Днем время уходило на посещения Гипромеза, Госплана, а в свободные вечера бывали в театрах или просто гуляли по городу. Тем более что и поселились они в гостинице, которая находилась в самом центре.
Терехов, родившийся в Москве, хорошо знавший родной город, получал особое удовольствие от того, что знакомил с ним Кагана. Виктор помнил улицу Горького еще в довоенном облике. Мальчишкой любил гулять по ней. Теперь он рассказывал Кагану — днепропетровцу, какие раньше здесь были дома, пока улица не раздалась так могуче в своих каменных плечах и не стала впятеро выше ростом.
Каган слушал Терехова с живым интересом.
Проект нового цеха удалось основательно "повернуть". Терехов и Каган дрались буквально за каждый метр свободной площади, за каждое улучшение условий труда сварщиков, операторов, механиков.
Контроль за выполнением проекта Осадчий поручил Кагану. Директор знал его неукоснительную исполнительность и всегдашнюю заботу о рабочих. Но, может быть, директор подумал тогда, что и Каган, более чем кто-либо другой, заинтересован в максимально благоприятной для здоровья обстановке в цехе.
Жестокая болезнь не переставала мучить его. Лишь время от времени Каган получал короткую передышку — месяцы сравнительно сносного самочувствия. Было вообще удивительно, как этот человек работает на заводе, а не проводит годы в санаториях. Правда, каждое лето он уезжал отдохнуть в Чебакуль — на местный уральский курорт. Приезжал оттуда посвежевшим, бодрым, но не излечившимся окончательно.
Но ни на курорте, ни на заводе, никогда, нигде Каган не говорил о своей болезни, не любил говорить. Даже самые близкие его друзья не подозревали о том, насколько тяжело он болен.
Не предугадывал исхода болезни и Владимир Иванович Корнилов, работавший в те годы мастером в цехе, один из тех, с кем Каган в это тяжелое для себя время сошелся особенно близко. Всем складом своей натуры этот скромный, застенчивый человек с тихим голосом, должно быть, напоминал Кагану самого себя. Не это ли и притянуло их друг к другу, вопреки известному мнению, что похожие характеры более склонны к взаимоотталкиванию?

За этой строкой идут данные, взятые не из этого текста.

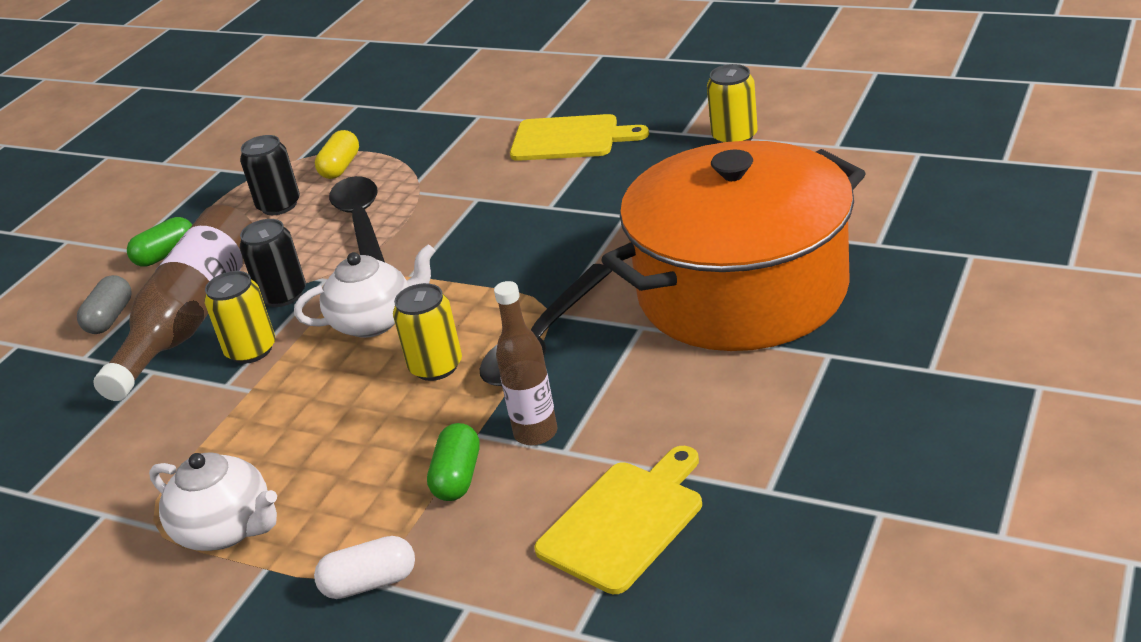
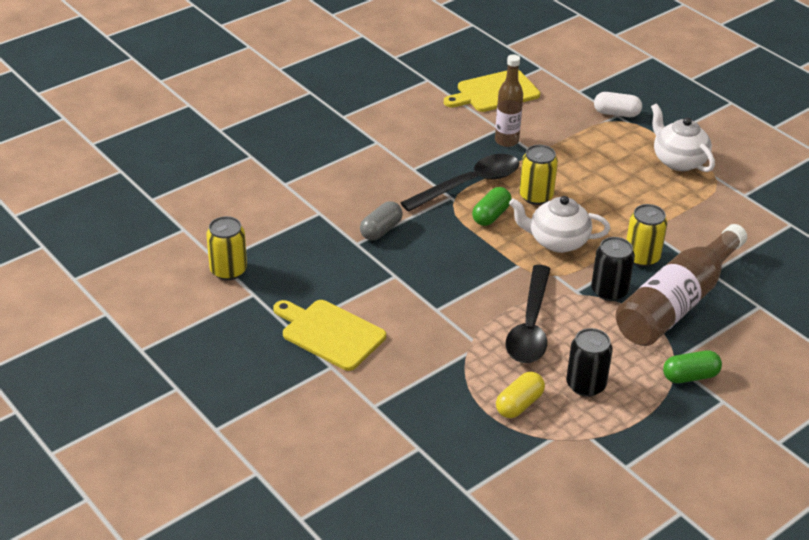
camera: 160 degrees left, 5 degrees up
grey capsule [77,275,132,334] -> grey capsule moved to [360,201,403,240]
green capsule [427,423,480,501] -> green capsule moved to [472,187,512,226]
orange pot [601,141,866,351] -> none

Много позже я разыскал Корнилова в том же цехе, по в новой должности — заместителя начальника по электрооборудованию. О Кагане он заговорил сразу горячо и взволнованно.
— Об этом человеке все будут говорить вам только хорошее, — сказал он мне. — Я любил Наума Иосифовича, да и как его было не любить! В последние годы он существовал, я думаю, уже только на одной любви к жизни и заводу.
Мы разговаривали в кабинете Корнилова, он перебирал на столе какие-то бумаги, но не читая, откладывал, и мне показалось, что делает он это только, чтобы найти занятие своим рукам и сосредоточиться. К нему часто заходили люди, но Корнилов выпроваживал их за дверь резким движением руки — не мешайте — и продолжал рассказывать:
— Каган почти всегда температурил, но никогда по оставлял своего поста… Такой человек!
Я и сам, как многие другие, не подозревавший о серьезности его болезни, слушая Владимира Ивановича, вновь вспоминал былые встречи. И уже как бы иными глазами, иным духовным зрением оценивал и слова, и поступки Наума Иосифовича.
— Иной раз у него бывали такие обострения, — вспоминал Корнилов, — что он, хотя и жил рядом с заводом, договаривался с охраной и вызывал такси, которое подвозило его прямо к цеху. Поднимается на третий этаж без лифта, задыхается — тяжело. Но отдохнет немного и снова идет. Не хотел поддаваться болезни. А сколько раз, бывало, при освоении нового цеха мы уговаривали его не ночевать в конторе, идти домой, ведь сон для него — все. Но ни разу не удалось уговорить. Вытащит из кармана, поглотает какие-то таблетки — и снова за работу.